Gray accepted this reminder, for all he showed to the contrary, in the admiring spirit in which he might have regarded a splendid somersault or an elegant trick with cards; indulging, that is, by his appearance, in the forward bend of attention to it, but then falling back to more serious ground. "It's my romance that's itself my reason; by which I mean that I'm never so reasonable, so deliberate, so lucid and so capable--to call myself capable at any hour!--as when I'm most romantic. I'm methodically and consistently so, and nothing could make and keep me, for any dealings with me, I hold, more conveniently safe and quiet. You see that you can lead me about by a string if you'll only tie it to my appropriate finger--which you'll find out, if you don't mind the trouble, by experience of the wrong ones, those where the attachment won't 'act.'" He drew breath to give his friend the benefit of this illustration, but another connection quickly caught him up. "How can you pretend to suggest that you're in these parts the faintest approach to an insignificant person? How can you pretend that you're not as clever as you can stick together, and with the cleverness of the right kind? For there are odious kinds, I know--the kind that redresses other people's stupidity instead of sitting upon it."
"I'll answer you those questions," Horton goodhumouredly said, "as soon as you tell me how you've come by your wonderful ground for them. Till you're able to do that I shall resent your torrent of abuse. The appalling creature you appear to wish to depict!"

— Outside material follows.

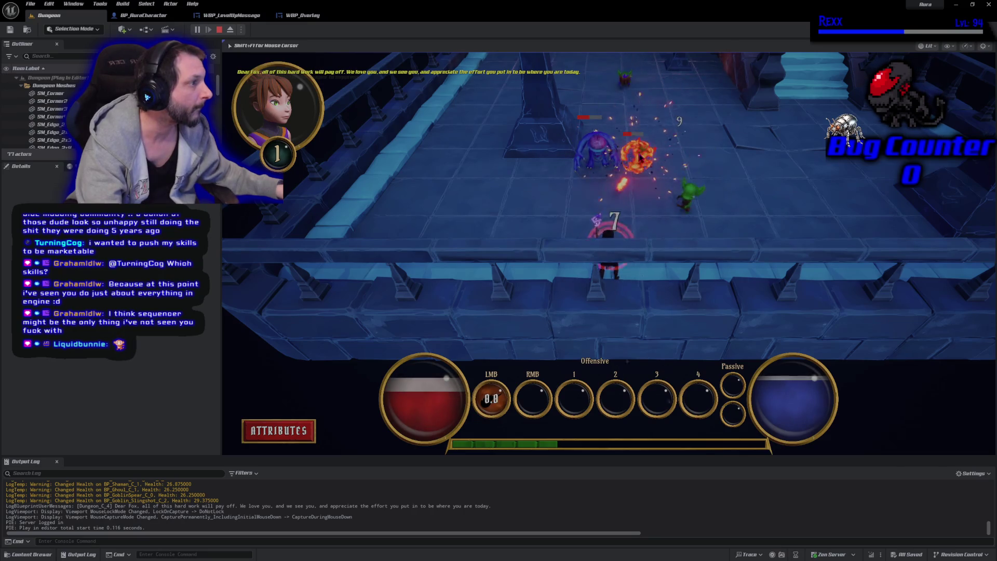
pyautogui.click(640, 157)
pyautogui.click(675, 190)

"Well, you're simply a _figure_--what I call--in all the force of the term; one has only to look at you to see it, and I shall give up drawing conclusions from it only when I give up looking. You can make out that there's nothing in a prejudice," Gray developed, "for a prejudice may be, or must be, so to speak, single-handed; but you can't not count with a relation--I mean one you're a party to, because a relation is exactly a _fact_ of reciprocity. Our reciprocity, which exists and which makes me a party to it by existing for my benefit, just as it makes you one by existing for yours, can't possibly result in your not 'figuring' to me, don't you see? with the most admirable intensity. And I simply decline," our young man wound up, "not to believe tremendous things of any subject of a relation of mine."
"'Any' subject?" Vinty echoed in a tone that showed how intelligently he had followed. "That condition, I'm afraid," he smiled, "will cut down not a little your general possibilities of relation." And then as if this were cheap talk, but a point none the less remained: "In this country one's a figure (whatever you may mean by that!) on easy terms; and if I correspond to your idea of the phenomenon you'll have much to do--I won't say for my simple self, but for the comfort of your mind--to make your fond imagination fit the funny facts. You pronounce me an awful swell--which, like everything else over here, has less weight of sense in it for the saying than it could have anywhere else; but what barest evidence have you of any positive trust in me shown on any occasion or in any connection by one creature you can name?"
"Trust?"--Gray looked at the red tip of the cigarette between his fingers.
"Trust, trust, trust!"
Well, it didn't take long to say. "What do you call it but trust that such people as the Bradhams, and all the people here, as he tells me, receive you with open arms?"
"Such people as the Bradhams and as 'all the people here'!"--Horton beamed on him for the beauty of that. "Such authorities and such 'figures,' such allegations, such perfections and such proofs! Oh," he said, "I'm going to have great larks with you!"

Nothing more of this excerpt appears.